Ouvert

porte ouverte ou fermée

Inspiré des tableaux de Magritte « La réponse imprévue » « La perspective amoureuse »

« Il faut qu’une porte soit
ouverte ou fermée

Alfred de Musset 1845

 

On – off

 

On peut admettre qu’une porte soit entrouverte mais ceci est mal accepté par le bon sens populaire qui estime qu’une porte doit décemment être ouverte ou fermée. Qu’en serait-il si l’on demandait qu’une porte soit, à la fois, ouverte et fermée ? On passerait alors pour un dérangé mental. C’est pourtant ce que demande d’accepter la physique quantique c’est-à-dire la physique des évènements microscopiques au niveau des particules subatomiques. Dans ce cas notre logique qui veut que l’on ne peut dire à la fois oui et non est bafouée.

La physique quantique essaie de décrire un monde qui n’existe réellement que si on le mesure, on l’observe. La prise de connaissance de ce monde ne peut se faire que de cette manière. Que se passe-t-il entre deux prises de contact avec cette réalité fuyante ? Mystère. Schrödinger a proposé une équation d’onde pour pallier à cette défaillance. Cette équation fournit en fait l’ensemble des possibilités d’états superposés du système considéré, c’est-à-dire que tous les états sont possibles la fois, en même temps. Cela ne pourra se réduire que si l’on intervient par l’homme ou par un instrument de mesure. Il y a alors décohérence, réduction ou effondrement du paquet d’ondes représentant les divers états possibles. Il ne restera que ce qui est perceptible par nos sens ou les appareils qui les prolongent. Par l’observation le choix s’effectue par la dualité «d’être» ou «de ne pas être». C’est sans appel. Si l’on ajoute que l’observation perturbe le phénomène que l’on veut analyser, alors où est la réalité ? L’information désirée transforme cette réalité, si elle existe, en inconnue.

Autre attitude bizarre du comportement quantique. Si deux particules sont intriquées c’est-à-dire qu’elles ont mêlé leurs superpositions d’états, elles deviennent une et indivisible même si elles sont séparées par de l’espace dans un même temps. Elles ne sont plus sécables en leur partie d’origine.
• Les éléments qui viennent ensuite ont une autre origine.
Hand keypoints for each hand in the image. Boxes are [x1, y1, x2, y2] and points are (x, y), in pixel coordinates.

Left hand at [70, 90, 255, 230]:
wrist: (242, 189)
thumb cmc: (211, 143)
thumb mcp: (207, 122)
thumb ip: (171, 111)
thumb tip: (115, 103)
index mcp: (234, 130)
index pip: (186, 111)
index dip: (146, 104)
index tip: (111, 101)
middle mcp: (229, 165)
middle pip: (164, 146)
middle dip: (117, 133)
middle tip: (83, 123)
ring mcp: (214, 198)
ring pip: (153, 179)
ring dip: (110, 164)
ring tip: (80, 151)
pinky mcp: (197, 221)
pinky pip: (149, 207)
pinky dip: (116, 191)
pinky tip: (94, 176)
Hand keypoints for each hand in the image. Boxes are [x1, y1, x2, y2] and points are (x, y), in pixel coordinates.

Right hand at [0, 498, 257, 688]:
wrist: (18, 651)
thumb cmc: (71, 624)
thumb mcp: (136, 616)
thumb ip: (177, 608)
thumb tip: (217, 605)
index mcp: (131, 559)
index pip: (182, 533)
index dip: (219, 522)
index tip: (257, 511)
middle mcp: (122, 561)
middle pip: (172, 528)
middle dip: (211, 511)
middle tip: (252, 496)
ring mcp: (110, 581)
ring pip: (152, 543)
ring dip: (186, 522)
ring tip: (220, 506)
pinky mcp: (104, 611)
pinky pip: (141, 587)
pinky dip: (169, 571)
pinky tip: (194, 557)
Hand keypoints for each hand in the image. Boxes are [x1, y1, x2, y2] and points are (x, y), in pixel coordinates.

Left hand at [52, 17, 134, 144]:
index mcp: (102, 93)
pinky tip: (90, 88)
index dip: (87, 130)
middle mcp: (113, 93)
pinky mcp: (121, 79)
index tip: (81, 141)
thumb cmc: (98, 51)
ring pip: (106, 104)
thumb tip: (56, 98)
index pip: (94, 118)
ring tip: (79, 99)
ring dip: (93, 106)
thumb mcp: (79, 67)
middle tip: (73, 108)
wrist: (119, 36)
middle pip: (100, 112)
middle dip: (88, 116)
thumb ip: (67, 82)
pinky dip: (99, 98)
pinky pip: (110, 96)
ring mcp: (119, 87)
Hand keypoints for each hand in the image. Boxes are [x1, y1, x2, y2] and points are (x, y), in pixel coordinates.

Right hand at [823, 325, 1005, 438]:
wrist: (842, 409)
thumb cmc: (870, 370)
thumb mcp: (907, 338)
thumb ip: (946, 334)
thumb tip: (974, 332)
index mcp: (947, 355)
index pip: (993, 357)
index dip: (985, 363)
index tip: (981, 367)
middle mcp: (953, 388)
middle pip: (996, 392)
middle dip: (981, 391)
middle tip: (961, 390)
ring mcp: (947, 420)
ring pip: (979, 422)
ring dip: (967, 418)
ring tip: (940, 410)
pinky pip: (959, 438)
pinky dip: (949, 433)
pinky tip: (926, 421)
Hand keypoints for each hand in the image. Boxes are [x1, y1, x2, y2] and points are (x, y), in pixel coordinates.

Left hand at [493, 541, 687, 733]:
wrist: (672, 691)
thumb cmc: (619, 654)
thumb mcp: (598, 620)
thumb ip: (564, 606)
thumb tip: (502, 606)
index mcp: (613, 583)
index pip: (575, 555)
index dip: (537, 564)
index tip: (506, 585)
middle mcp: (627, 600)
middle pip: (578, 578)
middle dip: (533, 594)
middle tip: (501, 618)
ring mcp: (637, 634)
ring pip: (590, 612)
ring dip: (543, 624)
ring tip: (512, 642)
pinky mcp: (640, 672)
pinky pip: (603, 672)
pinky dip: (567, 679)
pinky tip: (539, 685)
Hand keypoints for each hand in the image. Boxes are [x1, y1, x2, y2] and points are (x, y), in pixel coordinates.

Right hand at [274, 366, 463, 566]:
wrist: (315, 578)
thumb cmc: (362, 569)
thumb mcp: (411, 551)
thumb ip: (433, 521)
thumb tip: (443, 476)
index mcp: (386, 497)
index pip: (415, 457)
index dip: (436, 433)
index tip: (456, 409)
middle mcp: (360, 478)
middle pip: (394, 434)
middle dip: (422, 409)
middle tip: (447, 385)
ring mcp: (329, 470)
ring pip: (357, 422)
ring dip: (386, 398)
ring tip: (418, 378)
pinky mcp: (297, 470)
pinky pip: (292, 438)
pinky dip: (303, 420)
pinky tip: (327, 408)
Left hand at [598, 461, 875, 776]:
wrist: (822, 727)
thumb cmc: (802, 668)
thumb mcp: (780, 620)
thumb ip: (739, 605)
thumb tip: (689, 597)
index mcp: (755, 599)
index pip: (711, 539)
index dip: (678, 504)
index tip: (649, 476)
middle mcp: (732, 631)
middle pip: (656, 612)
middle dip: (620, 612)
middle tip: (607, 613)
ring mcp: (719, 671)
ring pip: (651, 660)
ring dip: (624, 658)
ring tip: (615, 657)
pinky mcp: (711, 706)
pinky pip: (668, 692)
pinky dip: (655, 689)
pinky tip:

Si réalité il y a entre deux mesures, il faut convenir que cette réalité est bien étrange comparée à ce que nous pensons être la réalité macroscopique.

De plus suivant la façon dont on l’observe une particule va se comporter soit comme un ensemble discret ou comme un paquet d’ondes superposées.

Tout cela est pour nous incohérent. Il nous faut substituer une logique du flou à notre logique formelle qui n’a plus cours dans le monde quantique. La superposition de 0 et 1 est réalisée. L’observation les sépare en 0 ou 1 et on revient alors dans le domaine du dualisme.